Following his 15-minute presentation, Boyle stood at the head of the class as the five-member panel and his fellow classmates took turns questioning his business plan.

Mel Jameson, director of international initiatives at the Lee Business School, suggested Tate Snyder Kimsey might want to rank Chinese cities in order of priority, while making a financial commitment to hire a native speaker.

Jameson said the “biggest problem is building on relationships you already have” in Shenzhen and other cities.


Building overseas business relationships is responsible for an uptick in Nevada exports last year. While gold is still king, agricultural goods, data processing and coin-operated games helped push exports higher.

Nevada’s exports in 2012 totaled $10.2 billion, while 2,504 companies exported their goods and services, according to data compiled by the U.S. Department of Commerce. The Silver State’s largest market is Switzerland with exports topping $3.7 billion, followed by India ($1.8 billion), Canada ($1.4 billion), China ($561 million), and Mexico ($330 million).
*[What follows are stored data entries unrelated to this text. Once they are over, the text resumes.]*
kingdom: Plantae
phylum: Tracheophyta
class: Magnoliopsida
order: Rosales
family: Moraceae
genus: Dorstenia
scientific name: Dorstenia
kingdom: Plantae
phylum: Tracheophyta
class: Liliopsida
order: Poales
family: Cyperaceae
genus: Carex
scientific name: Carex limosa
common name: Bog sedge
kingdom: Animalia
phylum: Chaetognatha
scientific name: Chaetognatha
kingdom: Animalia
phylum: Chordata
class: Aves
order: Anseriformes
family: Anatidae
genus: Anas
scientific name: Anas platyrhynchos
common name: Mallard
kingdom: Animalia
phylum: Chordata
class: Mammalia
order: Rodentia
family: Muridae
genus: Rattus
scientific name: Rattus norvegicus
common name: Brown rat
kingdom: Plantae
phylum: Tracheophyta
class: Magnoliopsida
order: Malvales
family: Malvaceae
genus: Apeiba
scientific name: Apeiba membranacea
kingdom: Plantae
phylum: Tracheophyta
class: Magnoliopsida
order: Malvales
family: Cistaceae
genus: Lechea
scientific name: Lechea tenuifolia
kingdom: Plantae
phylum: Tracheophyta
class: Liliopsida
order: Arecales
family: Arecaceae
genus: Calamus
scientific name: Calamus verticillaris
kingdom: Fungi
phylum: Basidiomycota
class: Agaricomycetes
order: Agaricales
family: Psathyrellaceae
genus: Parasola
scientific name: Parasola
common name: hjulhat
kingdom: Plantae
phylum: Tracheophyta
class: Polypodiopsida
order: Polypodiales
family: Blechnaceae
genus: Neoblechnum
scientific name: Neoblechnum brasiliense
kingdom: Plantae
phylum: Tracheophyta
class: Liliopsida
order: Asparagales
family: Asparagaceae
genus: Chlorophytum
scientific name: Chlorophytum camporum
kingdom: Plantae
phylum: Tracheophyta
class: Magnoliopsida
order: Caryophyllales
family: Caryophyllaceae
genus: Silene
Switzerland still tops the list because of precious metals exports. Chinese exports, for example, were up 32 percent last year, and although mining was a portion of it at 7 percent, Nevada had a 262 percent increase in electrical components, a 250 percent increase in agriculture exports and a 6,900 percent increase in digital automatic data processing.

Overall, Nevada ranked third in export growth of any state last year at 28 percent, the Commerce Department said. New Mexico, 42 percent, and Arkansas, 36 percent, captured the top two spots.

Primary metal manufacturers accounted for $5.4 billion; computer and electronics products, $1.4 billion; miscellaneous manufactured commodities, $995 million; minerals and ores, $959 million; and machinery, except electrical, $243 million. Companies in Las Vegas accounted for $1.7 million in exports last year.

Most of the local companies in ExporTech focus their efforts on the rapidly growing “BRIC” nations — Brazil, Russia, India and China.

Phoenix industries, which participated with Tate Snyder Kimsey, Brock Racing Enterprises, Sable Systems and Pictographics in the most recent ExporTech training, is no exception.

“Our goal is to export our products to Brazil and Mexico,” said Frederico Bastos, sales manager with Phoenix Industries, a waste tire recycling and asphalt rubber paving company based in North Las Vegas. On Tuesday, Phoenix Industries shipped its first container of asphalt paving equipment to Brazil.

Culp said each company was at a different stage of doing business overseas — from beginner to advanced — when the three-month program began in February.

“We are a technology company that recycles tires turning it into asphalt rubber for roadways,” Bastos told about 50 attendees on April 17.

“It’s a very small niche (business) that we produce a quality product for.”

He said Brazil, which is preparing for the 2014 FIFA World Cup and 2016 Rio Olympic Games, is a key market for Phoenix Industries. Bastos said the company will initially export everything from its North Las Vegas facility, but its long-term goal is to establish a facility in Brazil.

Phoenix Industries manufacturers pellets from recycled tires used to create asphalt rubber for highways, driveways, parking lots and playgrounds. The company also makes entire recycling plants and truck-mounted asphalt blending equipment.

Bastos said Phoenix Industries will attend two trade shows in Brazil this year, and is developing brochures and a website in Portuguese.

“Brazil is developing its infrastructure (for the World Cup and Olympics) making it a prime time to enter the market,” Bastos said.